We’ve known all this for years. And the indigenous peoples know that we’ve known.
But somehow the “discovery” of children’s unmarked graves in Kamloops (local First Nations people had always been well aware of them) managed to make our incomplete, ignoble history of racism and colonization burst into the popular consciousness. This was a “discovery” entirely analogous to the “discovery” of the Americas itself.
First Nations are not, and have never been, a “people without history,” to use Eric Wolf’s phrase. Rather, it is we, the beneficiaries of colonial privilege, who possess an incomplete, romantic concept of “Canada,” riddled with lacunae and triumphalist statuary and self-serving inventions of every kind.
But there are times we simply can’t look away. The atrocity that was the residential school system had been safely tucked into a past that we could pretend to abhor, while the work of settler oppression quietly continued. But past met present in an ugly cataclysm a few short weeks ago. Real graves of real sick, tortured and abused children are not historical abstractions. Something immovable and concrete was put in our way. And hundreds, perhaps thousands more graves remain to be located, colouring Canada’s future as well.
We can mourn, we can refuse to celebrate. But how do we move forward? Our indigenous cohabitants need more than white guilt, remorse and self-pity. How much has come of the Truth and Reconciliation Commission’s 94 calls to action? How much longer will our government, under strict obligations set out in the Royal Proclamation of 1763 and subsequent nation-to-nation treaties, keep resisting its legal and moral obligations to the first peoples?

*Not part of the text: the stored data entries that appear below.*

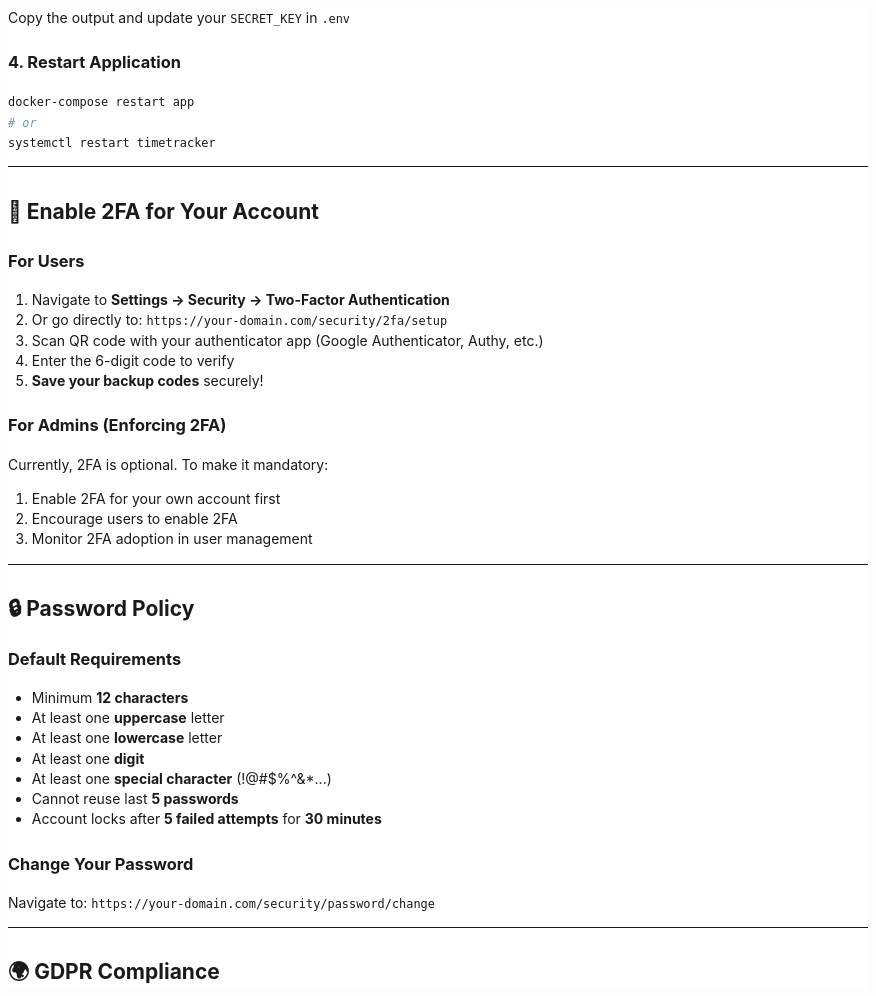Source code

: Copy the output and update your `SECRET_KEY` in `.env`

### 4. Restart Application

```bash
docker-compose restart app
# or
systemctl restart timetracker
```

---

## 🔐 Enable 2FA for Your Account

### For Users

1. Navigate to **Settings → Security → Two-Factor Authentication**
2. Or go directly to: `https://your-domain.com/security/2fa/setup`
3. Scan QR code with your authenticator app (Google Authenticator, Authy, etc.)
4. Enter the 6-digit code to verify
5. **Save your backup codes** securely!

### For Admins (Enforcing 2FA)

Currently, 2FA is optional. To make it mandatory:

1. Enable 2FA for your own account first
2. Encourage users to enable 2FA
3. Monitor 2FA adoption in user management

---

## 🔒 Password Policy

### Default Requirements

- Minimum **12 characters**
- At least one **uppercase** letter
- At least one **lowercase** letter
- At least one **digit**
- At least one **special character** (!@#$%^&*...)
- Cannot reuse last **5 passwords**
- Account locks after **5 failed attempts** for **30 minutes**

### Change Your Password

Navigate to: `https://your-domain.com/security/password/change`

---

## 🌍 GDPR Compliance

This question may remain semi-rhetorical. Canadian politics being what it is, there is a distinct possibility that the current shock and outrage will be allowed to fade. We can’t let that happen, but how do we ensure that it won’t?
Today I am no longer standing on a solid ground of comfortable history. I’m in freefall. I feel vertigo, and the nausea that accompanies it. I don’t know what “Canada” is any more, or how it can be reimagined and rebuilt.
I know I am not alone. But, like many others, I am listening more than I ever have before to what the first peoples are saying. And I’m putting my old, white shoulder to the wheel.